水上勉


 直木賞を授賞した、作家の水上勉さんは、1989年6月のこと、自宅で心筋梗塞を起こして救急病院に入院し、それから3日間は昏睡状態になり、医師からもほとんど絶望といわれたが、その間にさまざまな体験をしたという。


 とにかく目の前に真っ黒に近い深い川(三途の川)が流れていて、水面にはところどころ光が当たっていました。

 後ろから30年近く前に死んだはずの父親に似た声がして、そこは冥土だから気をつけろと忠告されている気がしたとたんに、足下を流れる水に気付きました。

 そこには去年死んだ 飼犬の 「草太郎」に似た犬がいて 、崖をよじ登ろうとしていましたが、やがて川に落ちて流されて行きました。私も 一緒に川面に落ちましたが、沈まずに浮いたまま川下に流されました。

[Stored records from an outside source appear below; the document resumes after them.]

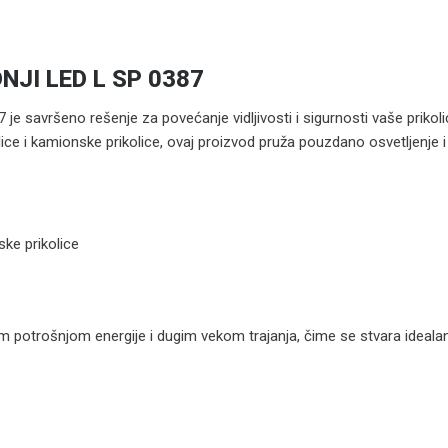
NJI LED L SP 0387
 je savršeno rešenje za povećanje vidljivosti i sigurnosti vaše prikol
lice i kamionske prikolice, ovaj proizvod pruža pouzdano osvetljenje i
ke prikolice
m potrošnjom energije i dugim vekom trajanja, čime se stvara idealan i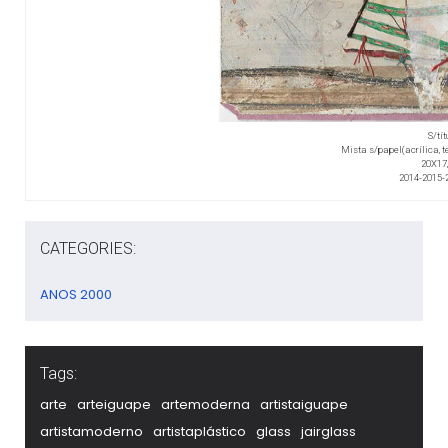
S/tít
Mista s/papel(acrílica, t
20X17
2014-2015-
CATEGORIES:
ANOS 2000
Tags:
arte
arteiguape
artemoderna
artistaiguape
artistamoderno
artistaplástico
glass
jairglass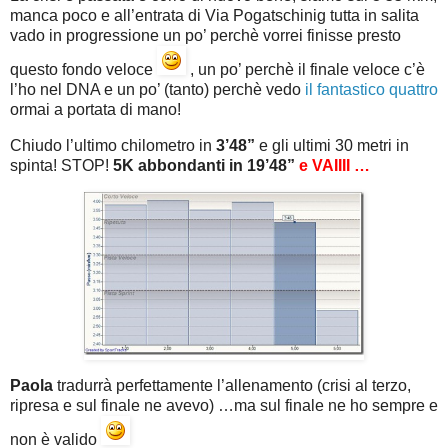
manca poco e all’entrata di Via Pogatschinig tutta in salita
vado in progressione un po’ perchè vorrei finisse presto
questo fondo veloce
, un po’ perchè il finale veloce c’è
l’ho nel DNA e un po’ (tanto) perchè vedo
il fantastico quattro
ormai a portata di mano!
Chiudo l’ultimo chilometro in
3’48”
e gli ultimi 30 metri in
spinta! STOP!
5K abbondanti in 19’48”
e VAIIII …
Paola
tradurrà perfettamente l’allenamento (crisi al terzo,
ripresa e sul finale ne avevo) …ma sul finale ne ho sempre e
non è valido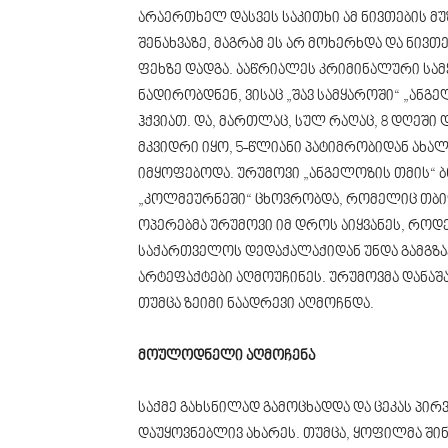
არაერთხელ დასვეს საკითხი ამ ნივთების მ
შენახვაზე, მაგრამ ეს არ მოხერხდა და ნივთ
ფეხზე დადგა. ააწრიალეს კრიმინალური სამ
ნადირობდნენ, ვისაც „შავ სამყაროში“ „ანგ
ჰქვიათ. და, მართლაც, სულ რაღაც, 8 დღეში
მკვიდრი იყო, 5-წლიანი პატიმრობიდან ახ
იმყოფებოდა. ურუმოვი „ანგელოზის თმის“ 
„კოლმეურნეში“ ცხოვრობდა, რომელიც თბი
ოპერებმა ურუმოვი იმ დროს აიყვანეს, როდ
საქართველოს დედაქალაქიდან უნდა გამგზა
არტეფაქტები აღმოუჩინეს. ურუმოვმა დანა
თუმცა ზეიმი ნაადრევი აღმოჩნდა.
მოულოდნელი აღმოჩენა
საქმე გახსნილად გამოცხადდა და ცეკას პირ
დაუყოვნებლივ ახარეს. თუმცა, ყოფილმა ში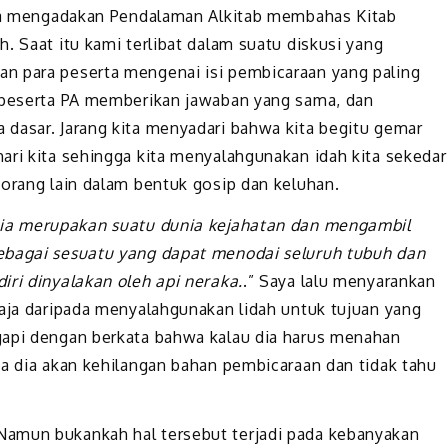
kita mengadakan Pendalaman Alkitab membahas Kitab
. Saat itu kami terlibat dalam suatu diskusi yang
n para peserta mengenai isi pembicaraan yang paling
s peserta PA memberikan jawaban yang sama, dan
dasar. Jarang kita menyadari bahwa kita begitu gemar
ari kita sehingga kita menyalahgunakan idah kita sekedar
 orang lain dalam bentuk gosip dan keluhan.
 ia merupakan suatu dunia kejahatan dan mengambil
ebagai sesuatu yang dapat menodai seluruh tubuh dan
iri dinyalakan oleh api neraka.
.” Saya lalu menyarankan
saja daripada menyalahgunakan lidah untuk tujuan yang
gapi dengan berkata bahwa kalau dia harus menahan
ka dia akan kehilangan bahan pembicaraan dan tidak tahu
Namun bukankah hal tersebut terjadi pada kebanyakan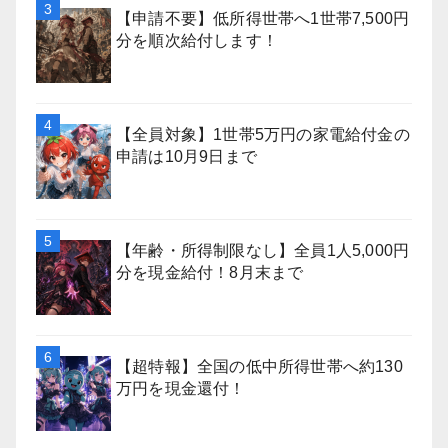
【申請不要】低所得世帯へ1世帯7,500円
分を順次給付します！
【全員対象】1世帯5万円の家電給付金の
申請は10月9日まで
【年齢・所得制限なし】全員1人5,000円
分を現金給付！8月末まで
【超特報】全国の低中所得世帯へ約130
万円を現金還付！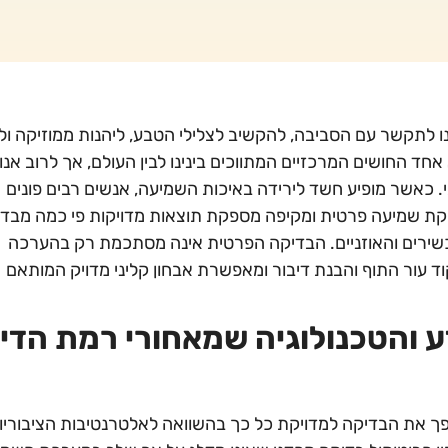
נו לתקשר עם הסביבה, להקשיב לצלילי הטבע, ליהנות ממוזיקה ולה
ד החושים המרכזיים המתווכים בינינו לבין העולם, אך לרוב אנו
י. כאשר מופיע חשד לירידה באיכות השמיעה, אנשים רבים פונים
יקת שמיעה פרטית ומקיפה מספקת תוצאות מדויקות פי כמה מבד
כשירים והאוזניים. הבדיקה הפרטית אינה מסתכמת רק בהערכה
ד עור התוף והבנת דיבור ומאפשרת אבחון קליני מדויק המותאם
 והטכנולוגיה שמאחורי רמת הדיו
 את הבדיקה למדויקת כל כך בהשוואה לאלטרנטיבות הציבוריו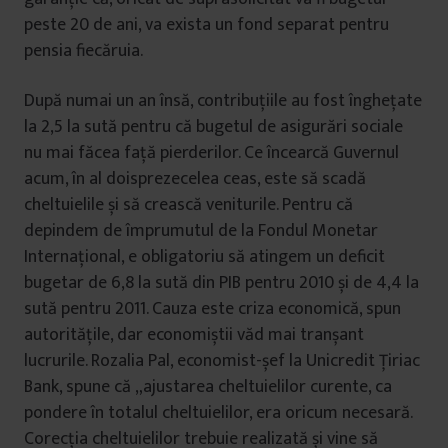
peste 20 de ani, va exista un fond separat pentru
pensia fiecăruia.
După numai un an însă, contribuțiile au fost înghețate
la 2,5 la sută pentru că bugetul de asigurări sociale
nu mai făcea față pierderilor. Ce încearcă Guvernul
acum, în al doisprezecelea ceas, este să scadă
cheltuielile și să crească veniturile. Pentru că
depindem de împrumutul de la Fondul Monetar
Internațional, e obligatoriu să atingem un deficit
bugetar de 6,8 la sută din PIB pentru 2010 și de 4,4 la
sută pentru 2011. Cauza este criza economică, spun
autoritățile, dar economiștii văd mai tranșant
lucrurile. Rozalia Pal, economist-șef la Unicredit Ţiriac
Bank, spune că „ajustarea cheltuielilor curente, ca
pondere în totalul cheltuielilor, era oricum necesară.
Corecția cheltuielilor trebuie realizată și vine să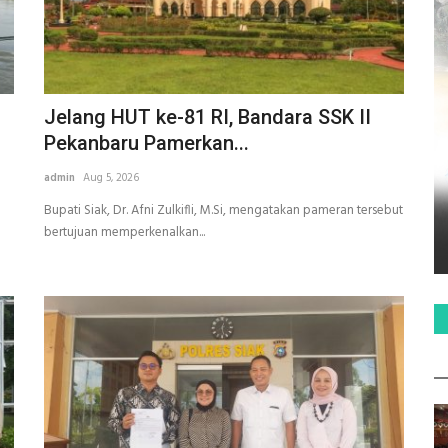
Jelang HUT ke-81 RI, Bandara SSK II
Pekanbaru Pamerkan...
admin
Aug 5, 2026
Bupati Siak, Dr. Afni Zulkifli, M.Si, mengatakan pameran tersebut
bertujuan memperkenalkan...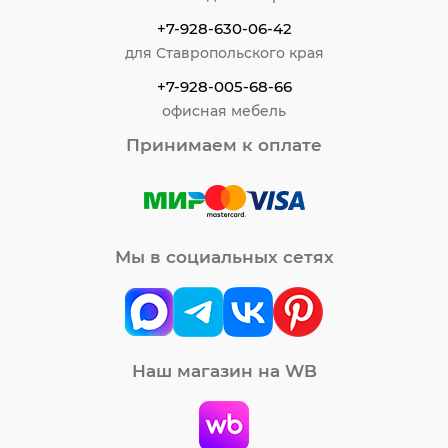
+7-928-630-06-42
для Ставропольского края
+7-928-005-68-66
офисная мебель
Принимаем к оплате
Мы в социальных сетях
Наш магазин на WB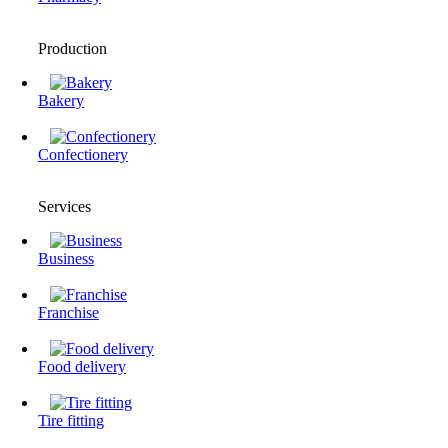
Production
Bakery
Confectionery
Services
Business
Franchise
Food delivery
Tire fitting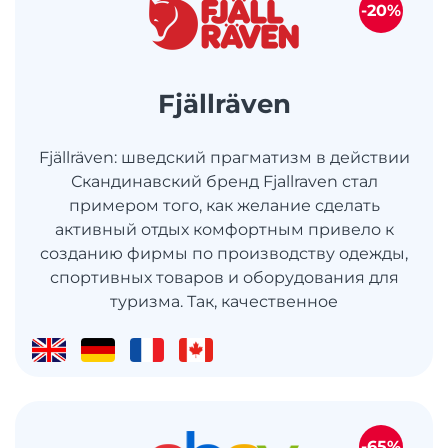
-20%
Fjällräven
Fjällräven: шведский прагматизм в действии
Скандинавский бренд Fjallraven стал
примером того, как желание сделать
активный отдых комфортным привело к
созданию фирмы по производству одежды,
спортивных товаров и оборудования для
туризма. Так, качественное
-65%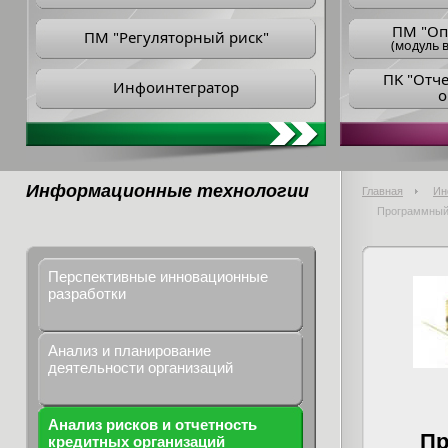
ПM "Оп
ПМ "Регуляторный риск"
(модуль в
ПK "Отч
Инфоинтегратор
о
Информационные технологии
Главная
Ин
Программный 
Перспективные инновационные
разработки
Анализ и планирование
деятельности организаций
Анализ рисков и отчетность
Пр
кредитных организаций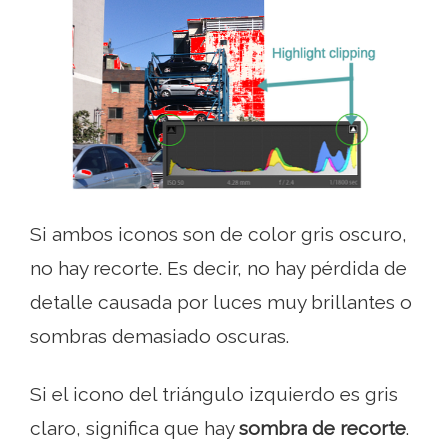
Si ambos iconos son de color gris oscuro,
no hay recorte. Es decir, no hay pérdida de
detalle causada por luces muy brillantes o
sombras demasiado oscuras.
Si el icono del triángulo izquierdo es gris
claro, significa que hay
sombra de recorte
.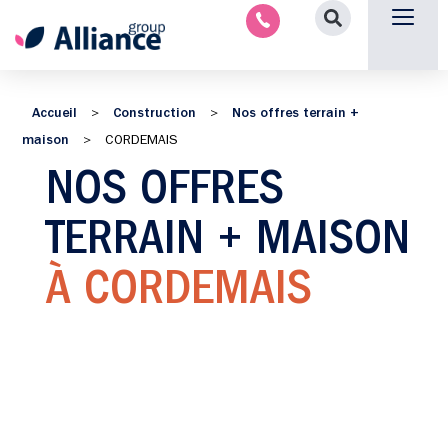
Aménagement intérieu
Promotion immobilière & foncièr
Espace parten
Nous 
Accueil
Construction
Nos offres terrain +
>
>
maison
>
CORDEMAIS
NOS OFFRES
TERRAIN + MAISON
À CORDEMAIS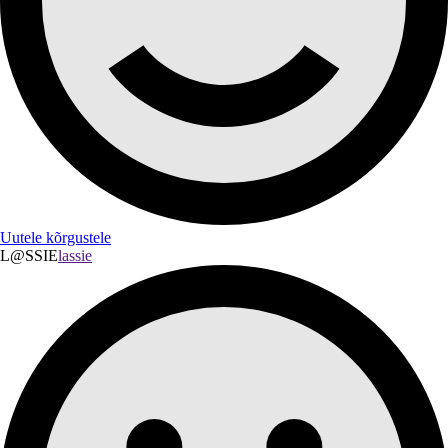
Uutele kõrgustele
L@SSIE
lassie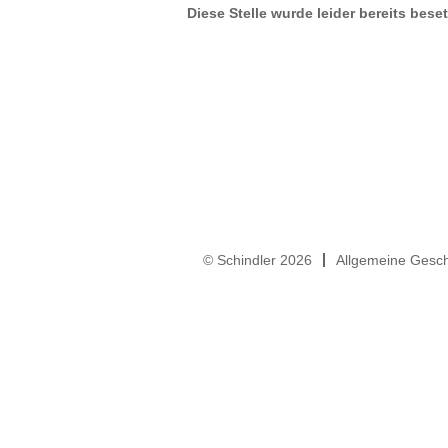
Diese Stelle wurde leider bereits beset
© Schindler 2026
Allgemeine Gesc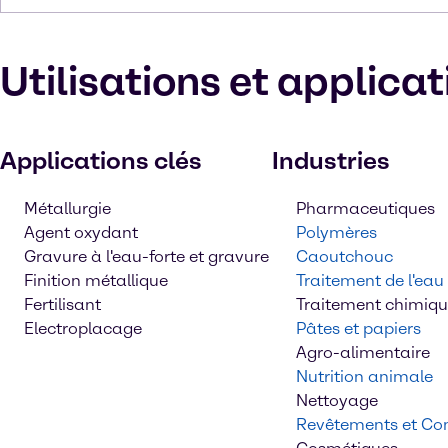
Utilisations et applica
Applications clés
Industries
Métallurgie
Pharmaceutiques
Agent oxydant
Polymères
Gravure à l'eau-forte et gravure
Caoutchouc
Finition métallique
Traitement de l'eau
Fertilisant
Traitement chimiq
Electroplacage
Pâtes et papiers
Agro-alimentaire
Nutrition animale
Nettoyage
Revêtements et Con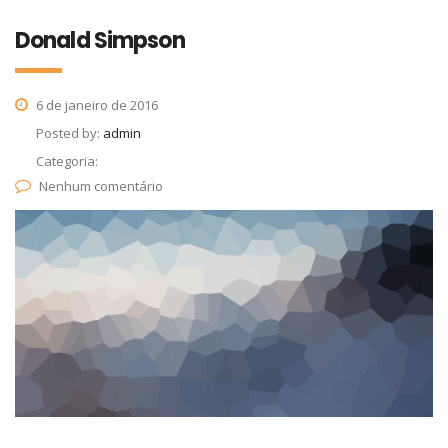
Donald Simpson
6 de janeiro de 2016
Posted by:
admin
Categoria:
Nenhum comentário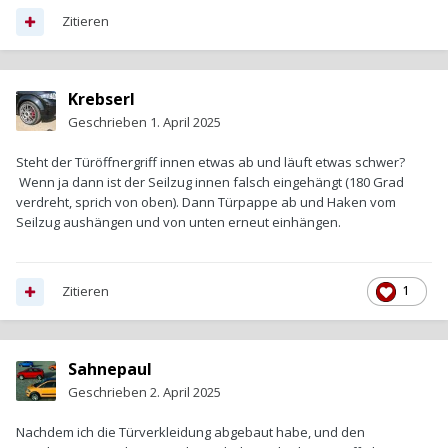
Zitieren
Krebserl
Geschrieben
1. April 2025
Steht der Türöffnergriff innen etwas ab und läuft etwas schwer?
Wenn ja dann ist der Seilzug innen falsch eingehängt (180 Grad
verdreht, sprich von oben). Dann Türpappe ab und Haken vom
Seilzug aushängen und von unten erneut einhängen.
Zitieren
1
Sahnepaul
Geschrieben
2. April 2025
Nachdem ich die Türverkleidung abgebaut habe, und den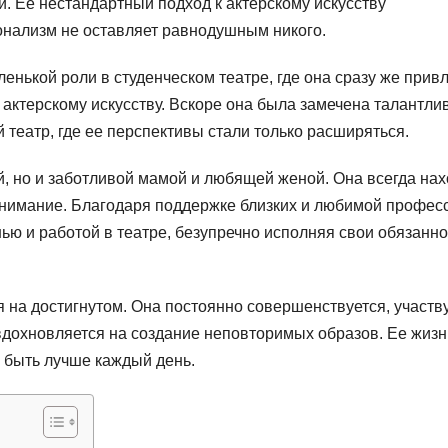
. Ее нестандартный подход к актерскому искусству
онализм не оставляет равнодушным никого.
нькой роли в студенческом театре, где она сразу же прив
 актерскому искусству. Вскоре она была замечена талантл
театр, где ее перспективы стали только расширяться.
й, но и заботливой мамой и любящей женой. Она всегда нах
внимание. Благодаря поддержке близких и любимой профес
ью и работой в театре, безупречно исполняя свои обязанно
я на достигнутом. Она постоянно совершенствуется, участву
вдохновляется на создание неповторимых образов. Ее жизн
 быть лучше каждый день.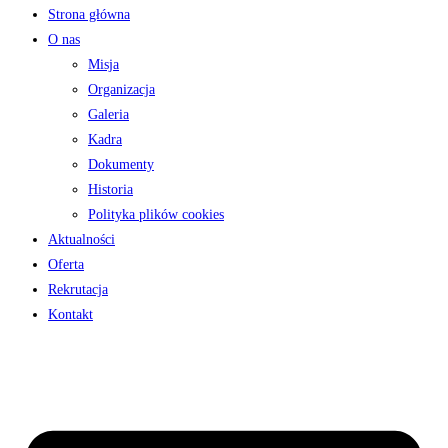
Strona główna
O nas
Misja
Organizacja
Galeria
Kadra
Dokumenty
Historia
Polityka plików cookies
Aktualności
Oferta
Rekrutacja
Kontakt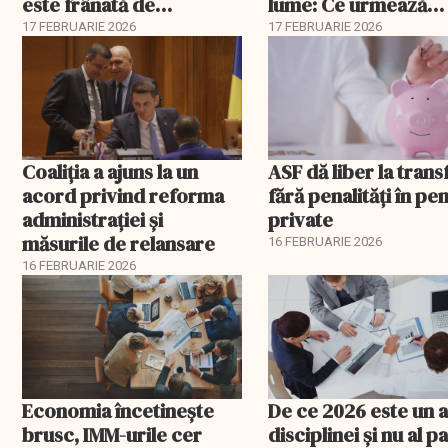
este frânată de
lume: Ce urmează
corupție, companii de
pentru România
17 FEBRUARIE 2026
17 FEBRUARIE 2026
stat și influența
propagandei ruse
Coaliția a ajuns la un
ASF dă liber la trans
acord privind reforma
fără penalități în pen
administrației și
private
măsurile de relansare
16 FEBRUARIE 2026
16 FEBRUARIE 2026
Economia încetinește
De ce 2026 este un a
brusc, IMM-urile cer
disciplinei și nu al pa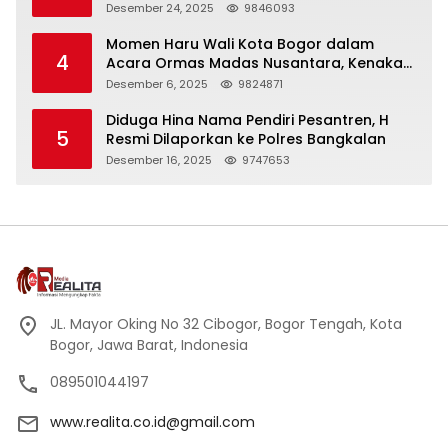
Panjang
Desember 24, 2025
9846093
Momen Haru Wali Kota Bogor dalam
4
Acara Ormas Madas Nusantara, Kenakan
Peci Hitam Tinggi sebagai Simbol
Desember 6, 2025
9824871
Kehormatan
Diduga Hina Nama Pendiri Pesantren, H
5
Resmi Dilaporkan ke Polres Bangkalan
Desember 16, 2025
9747653
JL. Mayor Oking No 32 Cibogor, Bogor Tengah, Kota
Bogor, Jawa Barat, Indonesia
089501044197
www.realita.co.id@gmail.com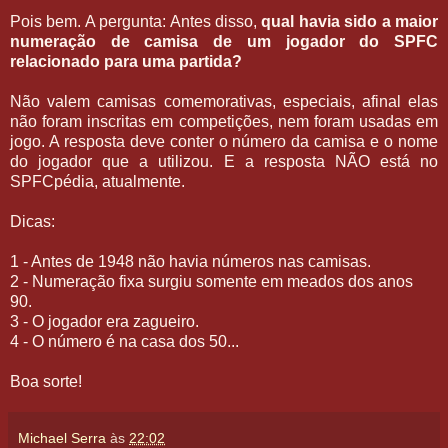
Pois bem. A pergunta: Antes disso,
qual havia sido a maior
numeração de camisa de um jogador do SPFC
relacionado para uma partida?
Não valem camisas comemorativas, especiais, afinal elas
não foram inscritas em competições, nem foram usadas em
jogo. A resposta deve conter o número da camisa e o nome
do jogador que a utilizou. E a resposta NÃO está no
SPFCpédia, atualmente.
Dicas:
1 - Antes de 1948 não havia números nas camisas.
2 - Numeração fixa surgiu somente em meados dos anos
90.
3 - O jogador era zagueiro.
4 - O número é na casa dos 50...
Boa sorte!
Michael Serra
às
22:02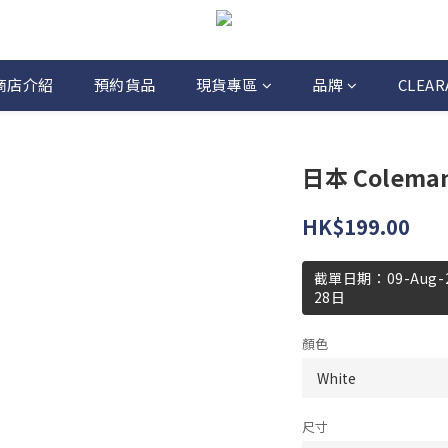
商店介紹
預約貨品
現貨專區
品牌
CLEAR
日本 Coleman 
HK$199.00
截單日期：09-Aug
28日
顏色
尺寸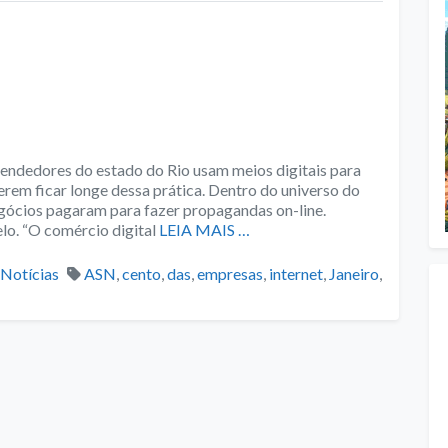
endedores do estado do Rio usam meios digitais para
erem ficar longe dessa prática. Dentro do universo do
ócios pagaram para fazer propagandas on-line.
o. “O comércio digital
LEIA MAIS …
Categories
Tags
Notícias
ASN
,
cento
,
das
,
empresas
,
internet
,
Janeiro
,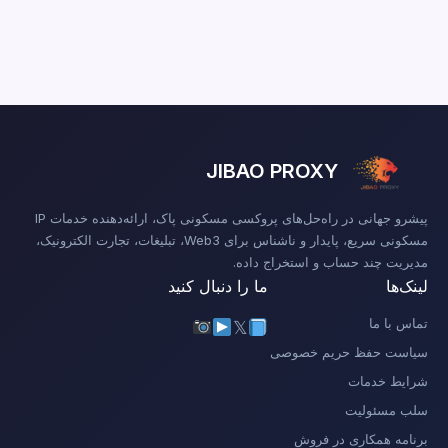
JIBAO PROXY
پیشرو جهانی در راه‌حل‌های پروکسی مسکونی پاک، ارائه‌دهنده خدمات IP
مسکونی سریع، پایدار و ناشناس برای Web3، تبلیغات، تجارت الکترونیک،
مدیریت چند حساب و استخراج داده.
لینک‌ها
ما را دنبال کنید
تماس با ما
𝕏
سیاست حفظ حریم خصوصی
شرایط خدمات
سلب مسئولیت
برنامه همکاری در فروش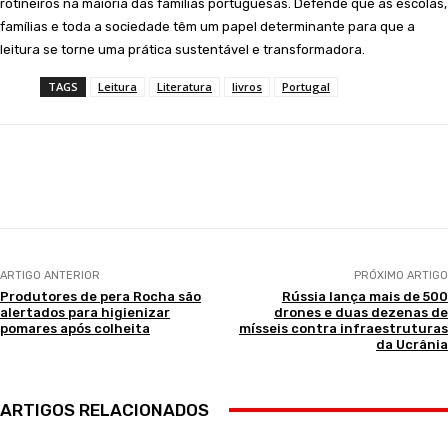
rotineiros na maioria das famílias portuguesas. Defende que as escolas,
famílias e toda a sociedade têm um papel determinante para que a
leitura se torne uma prática sustentável e transformadora.
TAGS
Leitura
Literatura
livros
Portugal
Facebook
WhatsApp
ARTIGO ANTERIOR
PRÓXIMO ARTIGO
Produtores de pera Rocha são
Rússia lança mais de 500
alertados para higienizar
drones e duas dezenas de
pomares após colheita
mísseis contra infraestruturas
da Ucrânia
ARTIGOS RELACIONADOS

 ようやく岸にたどり着くとそこには先にはい上がった犬がいましたが、そのまま犬と別れわかれになって、ずぶ濡れの身体をどこで干したのか覚えていませんでした。
 さらりとした格好でこの世に戻りましたが、どこにこの世とあの世の境界があったのかも見てきませんでした。

 暗いトンネルを潜って戻ってきたような気はするけれども、冥土は暗くもあり、明るくもありました。